CUSHING, Okla. (KFOR) — The excessive heat is causing strains on power grids in small towns, especially Cushing. City officials there want residents to conserve power to help cool down substations until there is a break in the heat.

“The combination of heat and humidity seems like it’s worse this year than what it’s been in the past,” said Kelly Young, a Cushing resident.

“It has really pushed those substations to the max,” said Terry Brannon, the Cushing City Manager.

Brannon said the city has, what he calls five baby substations, to service residents.

One of the substations was overheating Wednesday.

“We had an issue where the oil was getting too hot,” said Brannon.

On Wednesday, the fire department spent hours spraying the equipment with water.

Then on Thursday, the city had two sprinklers trying to keep them cool.

“I knew we hadn’t reached our peak for the day,” said Mike Starks, the city’s electrical superintendent.

Meanwhile, the city posted on Facebook, urging residents to conserve power.

“Maybe consider not using an electric stove until late or consider using a grill outside,” said Brannon. “Maybe consider delaying laundry, drying a load of laundry.”

Residents jumped into action, including the local bank.

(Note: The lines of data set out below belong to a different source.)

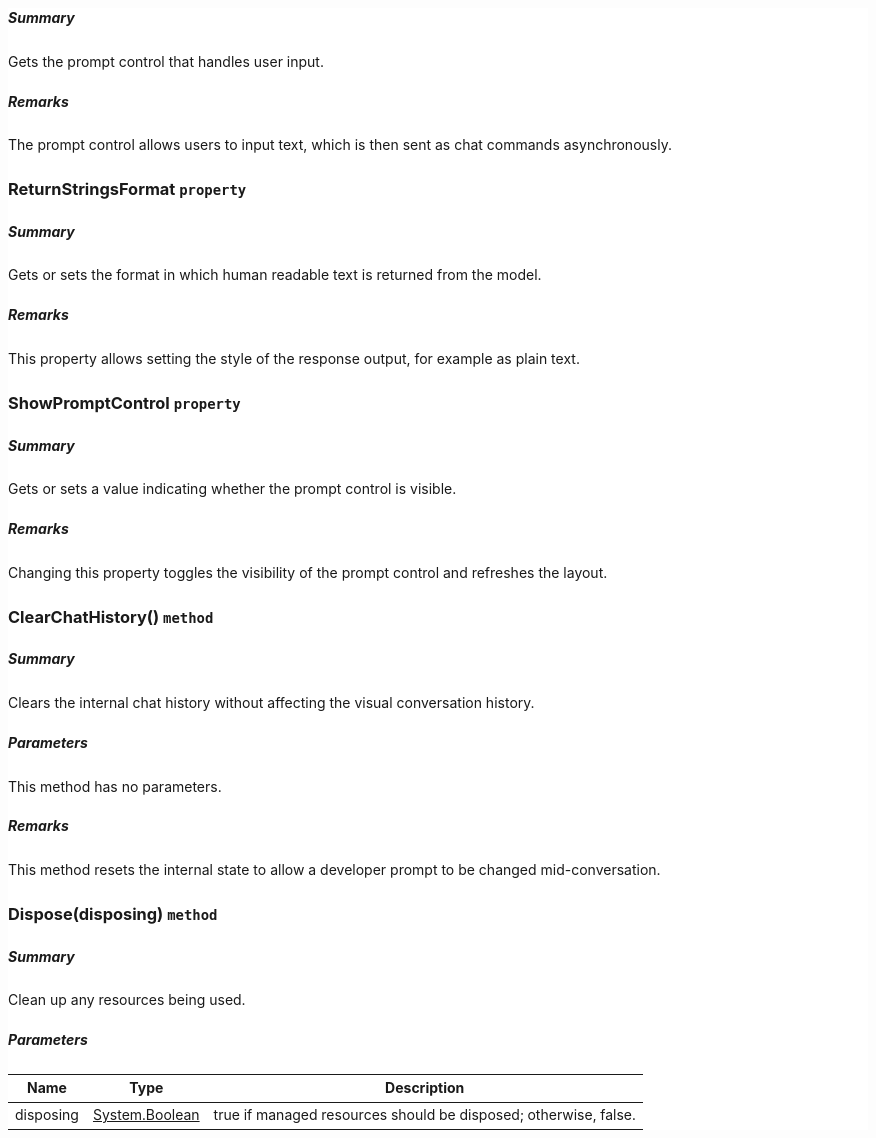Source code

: ##### Summary

Gets the prompt control that handles user input.

##### Remarks

The prompt control allows users to input text, which is then sent as chat commands asynchronously.

<a name='P-CommunityToolkit-WinForms-ChatUI-ChatView-ReturnStringsFormat'></a>
### ReturnStringsFormat `property`

##### Summary

Gets or sets the format in which human readable text is returned from the model.

##### Remarks

This property allows setting the style of the response output, for example as plain text.

<a name='P-CommunityToolkit-WinForms-ChatUI-ChatView-ShowPromptControl'></a>
### ShowPromptControl `property`

##### Summary

Gets or sets a value indicating whether the prompt control is visible.

##### Remarks

Changing this property toggles the visibility of the prompt control and refreshes the layout.

<a name='M-CommunityToolkit-WinForms-ChatUI-ChatView-ClearChatHistory'></a>
### ClearChatHistory() `method`

##### Summary

Clears the internal chat history without affecting the visual conversation history.

##### Parameters

This method has no parameters.

##### Remarks

This method resets the internal state to allow a developer prompt to be changed mid-conversation.

<a name='M-CommunityToolkit-WinForms-ChatUI-ChatView-Dispose-System-Boolean-'></a>
### Dispose(disposing) `method`

##### Summary

Clean up any resources being used.

##### Parameters

| Name | Type | Description |
| ---- | ---- | ----------- |
| disposing | [System.Boolean](http://msdn.microsoft.com/query/dev14.query?appId=Dev14IDEF1&l=EN-US&k=k:System.Boolean 'System.Boolean') | true if managed resources should be disposed; otherwise, false. |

“We have certain lights that we turn off that we don’t necessarily need,” said Young, who is also the facility manager at Blue Sky Bank.

The biggest difference was pushing up the thermostat.

“By keeping it just a few degrees warmer in the bank, hopefully it cuts down on the load a little bit,” said Young.

“We love our neighbors enough that we’re willing to help each other,” said Brannon.

On the east side of town, Cushing is building a $10 million substation.

“It should be able to handle the future loads as well as the loads that we are currently facing right now,” said Starks.

It should be finished in April of 2024, because the city is waiting on power poles.

“When we ordered them, there was a 52-week waiting period… they should be here sometime in February,” said Starks.